### PROBLEM 1
According to the blog post on Arkansas's 3rd congressional district, who has represented the district since 2011?
### PROBLEM 2
Pick up the blog post on Arkansas's 3rd congressional district after its final sentence and carry it forward.

AR-3 The Cities that Sam Built

AR-3

Commerce & Industry Trail

The Arkansas-3rd  has been represented by Congressman Steve Womack since 2011.

Cities & Towns in Arkansas-3 include:

  • Fayetteville
  • Fort Smith
  • Bentonville

Coming up with topics to lead off each district profile has been a no-brainer for the early posts of this blog.. In successive entries we’ve looked at the congressional districts that surround The Smithsonian Institution and The Grand Canyon and I’m guessing there are not many people thinking…”I can’t believe he decided to write about that.” This post may be a bit different as its lead-in focus is one of the world’s most polarizing companies…Walmart.

You may not be a fan, I know many people that are not. There are widespread arguments that Walmart doesn’t pay its employees enough; that it engages in trade practices that are unfair to its suppliers and that it Walmart_exteriorhas hurt small businesses and perhaps costs millions of jobs across the country by making it impossible for small-town stores to compete.  Wikipedia has a whole page devoted to criticism of Walmart and I find some of the evidence convincing and the arguments compelling, but you can follow the link and decide what to believe for yourself.

### DATA FOR REVIEW
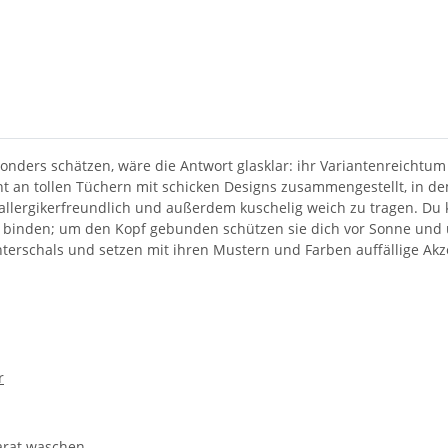
ers schätzen, wäre die Antwort glasklar: ihr Variantenreichtum und
t an tollen Tüchern mit schicken Designs zusammengestellt, in de
allergikerfreundlich und außerdem kuschelig weich zu tragen. Du
 binden; um den Kopf gebunden schützen sie dich vor Sonne und u
terschals und setzen mit ihren Mustern und Farben auffällige Akze
r
arat waschen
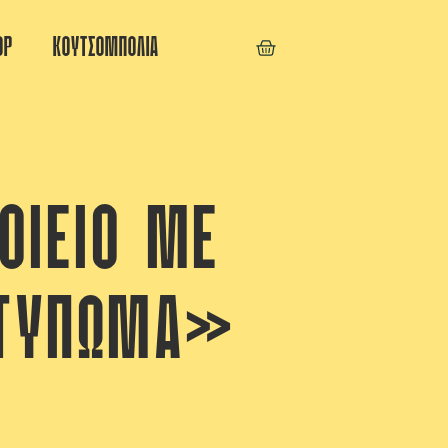
OP
ΚΟΥΤΣΟΜΠΟΛΙΑ
ΟΙΕΊΟ ΜΕ
ΟΤΎΠΩΜΑ»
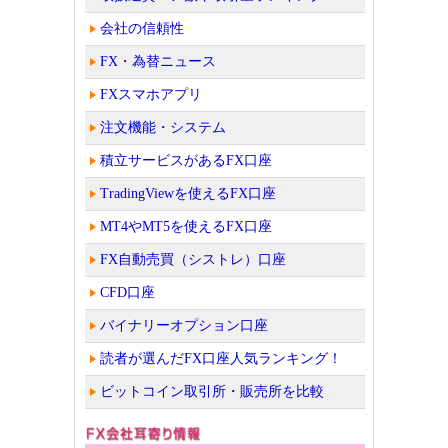
会社の信頼性
FX・為替ニュース
FXスマホアプリ
注文機能・システム
積立サービスがあるFX口座
TradingViewを使えるFX口座
MT4やMT5を使えるFX口座
FX自動売買（シストレ）口座
CFD口座
バイナリーオプション口座
読者が選んだFX口座人気ランキング！
ビットコイン取引所・販売所を比較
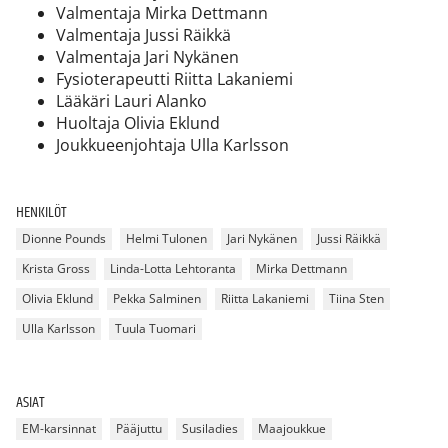
Valmentaja Mirka Dettmann
Valmentaja Jussi Räikkä
Valmentaja Jari Nykänen
Fysioterapeutti Riitta Lakaniemi
Lääkäri Lauri Alanko
Huoltaja Olivia Eklund
Joukkueenjohtaja Ulla Karlsson
HENKILÖT
Dionne Pounds
Helmi Tulonen
Jari Nykänen
Jussi Räikkä
Krista Gross
Linda-Lotta Lehtoranta
Mirka Dettmann
Olivia Eklund
Pekka Salminen
Riitta Lakaniemi
Tiina Sten
Ulla Karlsson
Tuula Tuomari
ASIAT
EM-karsinnat
Pääjuttu
Susiladies
Maajoukkue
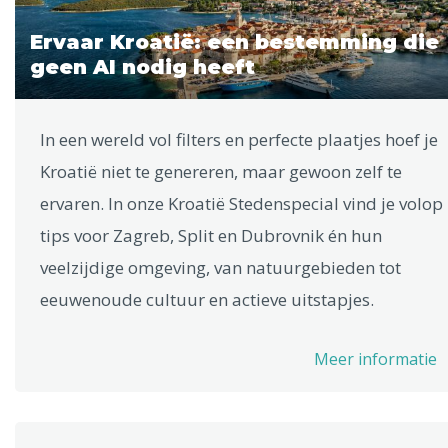
Ervaar Kroatië: een bestemming die
geen AI nodig heeft
In een wereld vol filters en perfecte plaatjes hoef je
Kroatië niet te genereren, maar gewoon zelf te
ervaren. In onze Kroatië Stedenspecial vind je volop
tips voor Zagreb, Split en Dubrovnik én hun
veelzijdige omgeving, van natuurgebieden tot
eeuwenoude cultuur en actieve uitstapjes.
Meer informatie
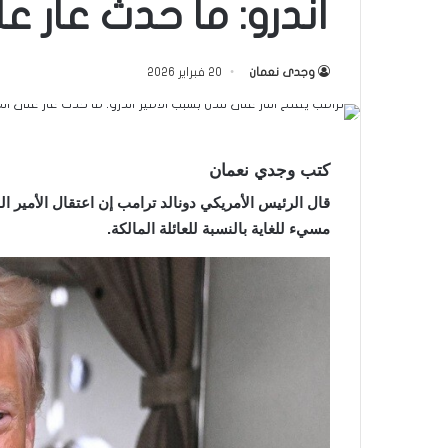
أندرو: ما حدث عار ع
وجدى نعمان
20 فبراير 2026
كتب وجدي نعمان
قال الرئيس الأمريكي دونالد ترامب إن اعتقال الأمير ا
مسيء للغاية بالنسبة للعائلة المالكة.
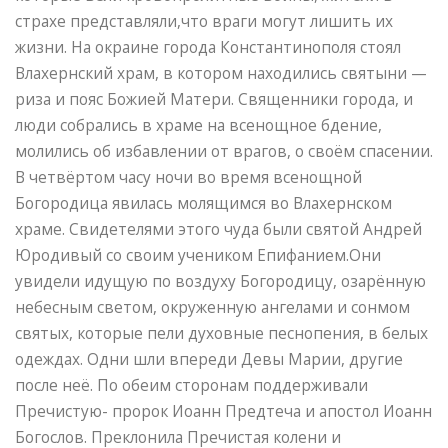
страхе представляли,что враги могут лишить их
жизни. На окраине города Константинополя стоял
Влахернский храм, в котором находились святыни —
риза и пояс Божией Матери. Священники города, и
люди собрались в храме на всенощное бдение,
молились об избавлении от врагов, о своём спасении.
В четвёртом часу ночи во время всенощной
Богородица явилась молящимся во Влахернском
храме. Свидетелями этого чуда были святой Андрей
Юродивый со своим учеником Епифанием.Они
увидели идущую по воздуху Богородицу, озарённую
небесным светом, окруженную ангелами и сонмом
святых, которые пели духовные песнопения, в белых
одеждах. Одни шли впереди Девы Марии, другие
после неё. По обеим сторонам поддерживали
Пречистую- пророк Иоанн Предтеча и апостол Иоанн
Богослов. Преклонила Пречистая колени и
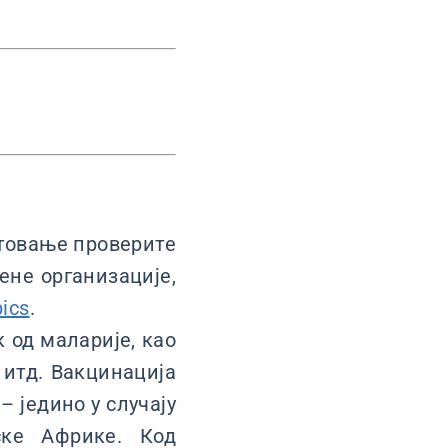
утовање проверите
ене организације,
pics
.
 од маларије, као
 итд. Вакцинација
– једино у случају
ске Африке. Код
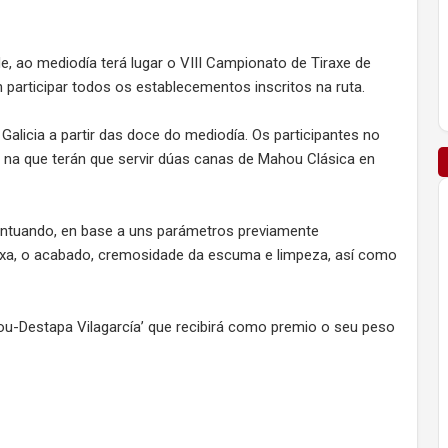
e, ao mediodía terá lugar o VIII Campionato de Tiraxe de
 participar todos os establecementos inscritos na ruta.
Galicia a partir das doce do mediodía. Os participantes no
 na que terán que servir dúas canas de Mahou Clásica en
puntuando, en base a uns parámetros previamente
ervexa, o acabado, cremosidade da escuma e limpeza, así como
u-Destapa Vilagarcía’ que recibirá como premio o seu peso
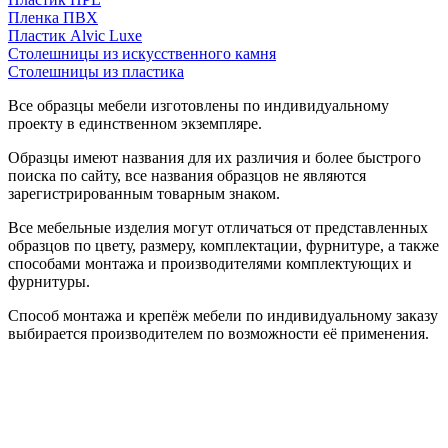
Пленка ПВХ
Пластик Alvic Luxe
Столешницы из искусственного камня
Столешницы из пластика
Все образцы мебели изготовлены по индивидуальному
проекту в единственном экземпляре.
Образцы имеют названия для их различия и более быстрого
поиска по сайту, все названия образцов не являются
зарегистрированным товарным знаком.
Все мебельные изделия могут отличаться от представленных
образцов по цвету, размеру, комплектации, фурнитуре, а также
способами монтажа и производителями комплектующих и
фурнитуры.
Способ монтажа и крепёж мебели по индивидуальному заказу
выбирается производителем по возможности её применения.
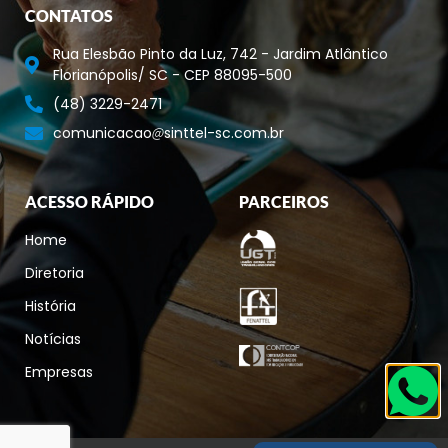
CONTATOS
Rua Elesbão Pinto da Luz, 742 - Jardim Atlântico
Florianópolis/ SC - CEP 88095-500
(48) 3229-2471
comunicacao
sinttel-sc.com.br
ACESSO RÁPIDO
PARCEIROS
Home
Diretoria
História
Notícias
Empresas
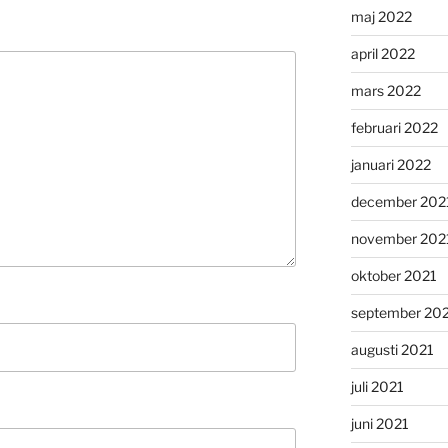
maj 2022
april 2022
mars 2022
februari 2022
januari 2022
december 202
november 202
oktober 2021
september 20
augusti 2021
juli 2021
juni 2021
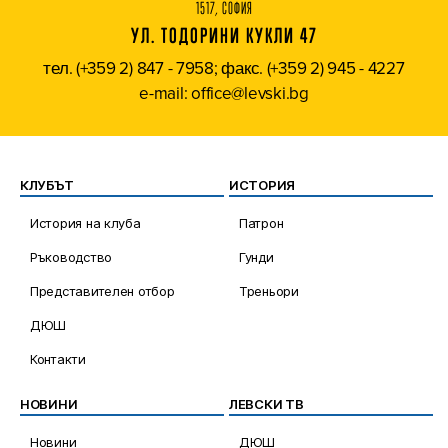
1517, СОФИЯ
УЛ. ТОДОРИНИ КУКЛИ 47
тел. (+359 2) 847 - 7958; факс. (+359 2) 945 - 4227
e-mail: office@levski.bg
КЛУБЪТ
ИСТОРИЯ
История на клуба
Патрон
Ръководство
Гунди
Представителен отбор
Треньори
ДЮШ
Контакти
НОВИНИ
ЛЕВСКИ ТВ
Новини
ДЮШ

### EXPECTED ANSWER 1
Congressman Steve Womack

### EXPECTED ANSWER 2
Regardless, Wal-Mart Stores Inc. is still, in fact, the world’s largest (as in Planet Earth) company and private employer. 2.2 million people work for the organization worldwide and it is annually at the top of the Fortune Global 1000 list with revenues of $485 billion in the last fiscal year.  Walmart is also the major, if not only, shopping option in many rural parts of the country and the largest private employer in some states.  If I didn’t start a series of posts (the Commerce & Industry Trail) about game-changing successful businesses in the U.S. congressional districts by profiling the Arkansas 3rd, I’m not sure where I would start.

The district, which makes up most of Northwest Arkansas, has become a global leader in logistics and supply chain management – the very seeds that Sam Walton used to build his empire and Wal-Mart was only the beginning.  Two other Fortune-500 companies, Tyson Foods (#83) and J.B. Hunt Transport Services (#434) are headquartered within a half-hour’s drive of Wal-Mart’s Home Office and all three companies have contributed to major programs at the University of Arkansas in Fayetteville, which has a leading business school and logistics program endowed by Sam Walton and a new research building named for J.B. Hunt. The area, not surprisingly, has benefited from this growth financially. As of the 2010 Census, Benton County’s median household income was 28% higher than the state average. So – I’d like to see the region that Sam Walton built, from its epicenter.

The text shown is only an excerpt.